Saya juga teringat dengan konsep kebutuhan neurotik yang dirumuskan oleh Karen Horney. Setidaknya terdapat sepuluh kebutuhan neurotik dalam diri manusia, diantaranya adalah kebutuhan neurotik akan kekuasaan, kebutuhan neurotik akan ambisi dan kepuasan diri, serta kebutuhan neurotik akan kesempurnaan dan ketidakmungkinan salah. Barangkali tiga kebutuhan neurotik tersebut ada dalam diri ISIS dan siapapun yang mengikutinya. Mereka menginginkan bahwa kelompoknya yang memegang kendali kekuasaan sehingga mereka memproklamasikan berdirinya negara Islam, mereka berambisi untuk menegakkan negara Islam (versi mereka) sehingga mereka kehilangan empati dan tega membunuh setiap orang yang tidak mau berbaiat kepada mereka, serta ingin mencapai kesempurnaan.

Kesempurnaan Islam memang harus diakui. Akan tetapi, perwujudan kesempurnaan Islam dengan cara yang salah justru akan meruntuhkan kesempurnaan Islam itu sendiri. Mencapai tujuan yang baik juga harus dengan cara yang baik. Namun, yang terjadi pada ISIS (dan organisasi sejenis) ingin mencapai tujuan yang salah (akibat pemaknaan khilafah yang kurang tepat) dengan cara yang salah juga.

Walaupun demikian, mereka menganggapnya sebagai kebenaran karena berpikir secara tekstual dan parsial. Sikap menganggap kebenaran tunggal tersebut yang kemudian melahirkan perilaku neurotik dan merugikan orang lain, serta mengganggu rasa aman orang lain.

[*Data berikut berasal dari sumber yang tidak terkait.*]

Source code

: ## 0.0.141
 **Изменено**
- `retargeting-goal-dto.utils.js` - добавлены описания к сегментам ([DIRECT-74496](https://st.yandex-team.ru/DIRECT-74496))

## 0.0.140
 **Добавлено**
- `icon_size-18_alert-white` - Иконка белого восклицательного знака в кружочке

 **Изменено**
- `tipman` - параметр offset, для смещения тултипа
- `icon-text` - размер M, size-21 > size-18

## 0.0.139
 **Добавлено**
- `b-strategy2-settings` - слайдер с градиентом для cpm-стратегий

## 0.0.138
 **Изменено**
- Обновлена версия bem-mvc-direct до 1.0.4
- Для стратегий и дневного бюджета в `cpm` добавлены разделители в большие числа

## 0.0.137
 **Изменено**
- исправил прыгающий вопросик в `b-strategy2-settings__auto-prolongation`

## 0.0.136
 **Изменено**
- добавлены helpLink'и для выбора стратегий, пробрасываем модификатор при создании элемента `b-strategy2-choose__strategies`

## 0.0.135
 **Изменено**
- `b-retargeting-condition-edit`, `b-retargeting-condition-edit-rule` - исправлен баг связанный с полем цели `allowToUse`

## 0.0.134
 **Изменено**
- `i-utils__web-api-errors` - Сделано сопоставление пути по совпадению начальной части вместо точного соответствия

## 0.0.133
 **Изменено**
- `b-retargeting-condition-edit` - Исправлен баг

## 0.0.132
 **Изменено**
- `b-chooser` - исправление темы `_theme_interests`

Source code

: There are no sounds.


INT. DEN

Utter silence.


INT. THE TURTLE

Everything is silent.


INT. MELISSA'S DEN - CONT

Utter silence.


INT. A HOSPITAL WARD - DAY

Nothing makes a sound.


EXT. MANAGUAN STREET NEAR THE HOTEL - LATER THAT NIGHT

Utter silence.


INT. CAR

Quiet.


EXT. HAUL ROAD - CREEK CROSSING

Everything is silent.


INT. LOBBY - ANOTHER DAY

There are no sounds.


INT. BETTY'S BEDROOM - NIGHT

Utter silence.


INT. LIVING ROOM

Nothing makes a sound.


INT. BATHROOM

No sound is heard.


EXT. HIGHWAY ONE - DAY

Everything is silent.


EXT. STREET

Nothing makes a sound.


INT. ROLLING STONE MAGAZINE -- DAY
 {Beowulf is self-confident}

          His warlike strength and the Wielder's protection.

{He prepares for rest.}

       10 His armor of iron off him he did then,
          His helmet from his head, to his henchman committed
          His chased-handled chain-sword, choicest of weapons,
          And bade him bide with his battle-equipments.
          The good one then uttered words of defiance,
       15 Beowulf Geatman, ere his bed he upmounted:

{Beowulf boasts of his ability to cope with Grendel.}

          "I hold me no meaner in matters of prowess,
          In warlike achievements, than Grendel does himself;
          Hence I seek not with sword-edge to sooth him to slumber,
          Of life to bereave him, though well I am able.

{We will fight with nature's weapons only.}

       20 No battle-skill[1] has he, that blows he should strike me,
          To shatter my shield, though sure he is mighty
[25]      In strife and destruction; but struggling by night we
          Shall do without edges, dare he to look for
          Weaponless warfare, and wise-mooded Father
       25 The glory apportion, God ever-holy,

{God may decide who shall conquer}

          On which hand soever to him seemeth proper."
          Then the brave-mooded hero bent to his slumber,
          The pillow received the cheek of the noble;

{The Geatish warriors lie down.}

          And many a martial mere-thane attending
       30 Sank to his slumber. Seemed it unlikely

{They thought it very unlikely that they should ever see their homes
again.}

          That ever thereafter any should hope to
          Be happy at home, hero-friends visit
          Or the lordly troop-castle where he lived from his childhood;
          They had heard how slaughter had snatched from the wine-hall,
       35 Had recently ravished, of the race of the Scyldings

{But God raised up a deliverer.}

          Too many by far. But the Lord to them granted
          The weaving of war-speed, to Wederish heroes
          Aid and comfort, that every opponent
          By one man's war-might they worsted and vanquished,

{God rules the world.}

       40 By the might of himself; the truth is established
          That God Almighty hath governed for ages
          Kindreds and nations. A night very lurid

Pemerintah Indonesia memang sudah memutuskan untuk tidak memulangkan para warga negara Indonesia ISIS, namun bukan berarti tugas menciptakan keamanan tidak perlu dilaksanakan. Dengan demikian, tugas setiap diri kita untuk meningkatkan kualitas keamanan di Indonesia ini.